Required actions:
**a)** Do these statements agree with the caregiving post? Answer yes or no for each, quoting the words that decide it. (i) The writer's parents moved into assisted living. (ii) The writer's sibling lives in another country. (iii) English is the parents' first language.
**b)** Copy out everything in the caregiving post from "We both have" down to "not her fault.", word for word.

Hello
I am new here, as my parents (83 and 87) just moved across the country to be closer to me. They are residing in a condo. They are fairly independent but depend on me and my husband for rides and bills/maintenance. I think they would have benefited with assisted living, but they don't want that, so this is the first step. They know no one yet, but I am trying to see what kinds of seniors services are available. (which is more difficult because while they speak English, it is not their first language and appears to be declining as they age). Anyway, this has been in the making for a few months now, and over time, even though it is still "new", I already have a high level of resentment against my only other sibling, who can't share any of the burden because she lives in another country.
We both have young families and we both work, but I am the default caregiver due to location. She knows it's hard and feels bad, but can't do any of the day to day help. I also feel she doesn't quite "get" how much time and sacrifice it actually takes and my parents are still fairly independent! I really can't find much sympathy when she complains about the things she does help with, because it still is less that what is on my plate. I know this is very common, but how does one not let the resentment overtake them? I guess I have nowhere to direct my resentment except at her, even though logically I know it is not her fault.

Record extracts:
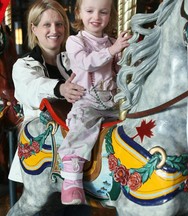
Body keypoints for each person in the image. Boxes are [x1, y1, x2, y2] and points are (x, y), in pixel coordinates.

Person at [57, 0, 131, 205]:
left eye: (103, 12)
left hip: (112, 102)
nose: (96, 17)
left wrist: (124, 55)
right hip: (87, 100)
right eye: (90, 11)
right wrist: (113, 50)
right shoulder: (75, 41)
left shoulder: (112, 42)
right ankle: (71, 180)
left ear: (110, 16)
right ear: (78, 13)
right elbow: (85, 63)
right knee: (82, 125)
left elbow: (119, 72)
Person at [8, 0, 85, 183]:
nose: (54, 30)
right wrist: (60, 88)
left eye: (59, 24)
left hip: (73, 154)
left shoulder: (75, 62)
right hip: (41, 154)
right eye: (47, 25)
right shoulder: (24, 65)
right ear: (34, 28)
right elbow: (32, 88)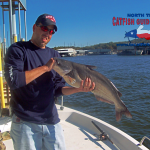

Results of the exercise:
**a)**
(i) No: "They are residing in a condo."
(ii) Yes: "she lives in another country."
(iii) No: "it is not their first language"

**b)**
We both have young families and we both work, but I am the default caregiver due to location. She knows it's hard and feels bad, but can't do any of the day to day help. I also feel she doesn't quite "get" how much time and sacrifice it actually takes and my parents are still fairly independent! I really can't find much sympathy when she complains about the things she does help with, because it still is less that what is on my plate. I know this is very common, but how does one not let the resentment overtake them? I guess I have nowhere to direct my resentment except at her, even though logically I know it is not her fault.